In 1999 she became a Corresponding member of the Royal Historical Society.

In 2015 she was invited to give the third annual Early Medieval Europe lecture at the International Medieval Congress in Leeds.

In 2015 she received the Humboldt Prize and spent a corresponding semester at the Friedrich Meinecke Institut of the Free University of Berlin.

In 2016 a Festschrift was published in honour of de Jong: Religious Franks: Religion and Power in the Frankish Kingdoms: Studies in Honour of Mayke de Jong.

In 2022 De Jong became a Corresponding Fellow of the British Academy.

== Selected publications ==
- Confronting Crisis in the Carolingian Empire. Paschasius Radbertus' Funeral Oration for Wala of Corbie. Translated and annotated by Mayke de Jong and Justin Lake (Manchester: Manchester University Press, 2020).

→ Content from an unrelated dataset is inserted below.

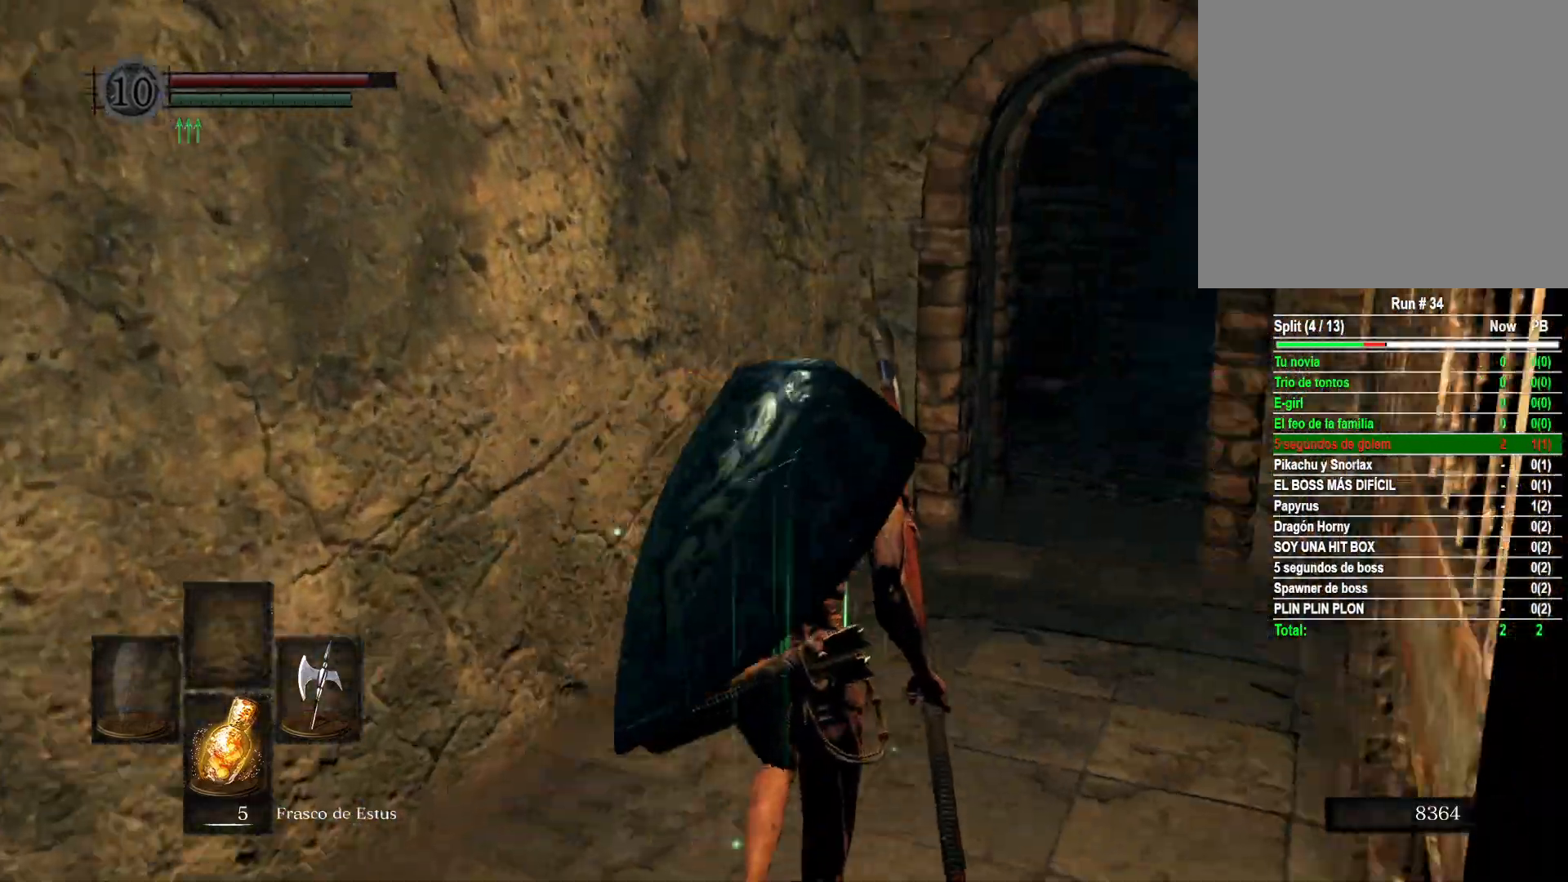
{"buttons": [], "left_stick": "up", "right_stick": "center", "events": [[183, "right_stick", "center"]]}
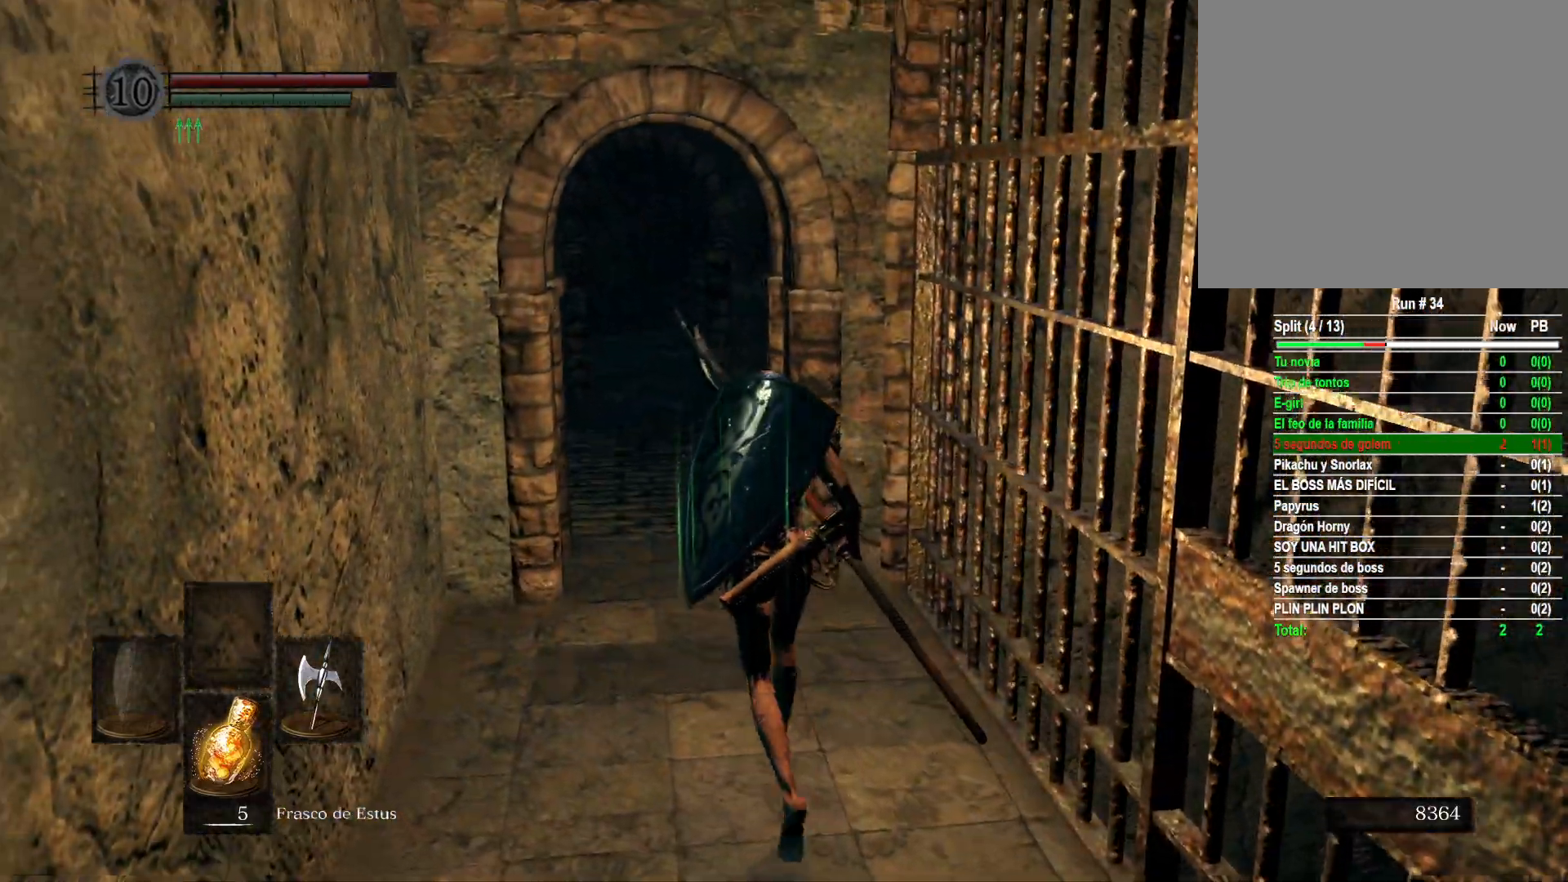
{"buttons": [], "left_stick": "up", "right_stick": "center", "events": []}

ISBN 978-1-5261-3484-4.
- Epitaph for an Era: Politics and Rhetoric in the Carolingian World (Cambridge: Cambridge University Press, 2019; paperback edition, 2020). ISBN 978-1-108-81388-4.
- The Penitential State. Authority and Atonement in the Age of Louis the Pious, 814–840. Cambridge University Press, Cambridge 2009, ISBN 978-0-521-88152-4.
- Het vreemde verleden: over vroege middeleeuwen, religie, en hedendaagse vragen (Utrecht : Universiteit Utrecht, Faculteit Geesteswetenschappen, Letteren, 2006)
- Topographies of Power in the Early Middle Ages, edited by Mayke de Jong, Frans Theuws and Carine van Rhijn, Transformation of the Roman World, 6 (Leiden: Brill, 2001)
- Medieval Transformations: Texts, Power and Gifts in Context, edited by Mayke de Jong and Esther Cohen (Leiden: Brill, 2001)
- Rondom Gregorius van Tours, edited by Mayke de Jong, Els Rose, Festschrift for Giselle de Nie (Utrecht: Vakgroep Geschiedenis der Universiteit Utrecht, 2001)
- In Samuel's image. Child oblation in the early medieval West (= Brill's studies in intellectual history. Bd. 12). Brill, Leiden u. a. 1996, ISBN 90-04-10483-6.
- "Sacrum palatium et ecclesia. L'autorité religieuse royale sous les Carolingiens (790-840)" in Annales. Histoires, sciences sociales, no. 6, 2003, pp. 1243-1269.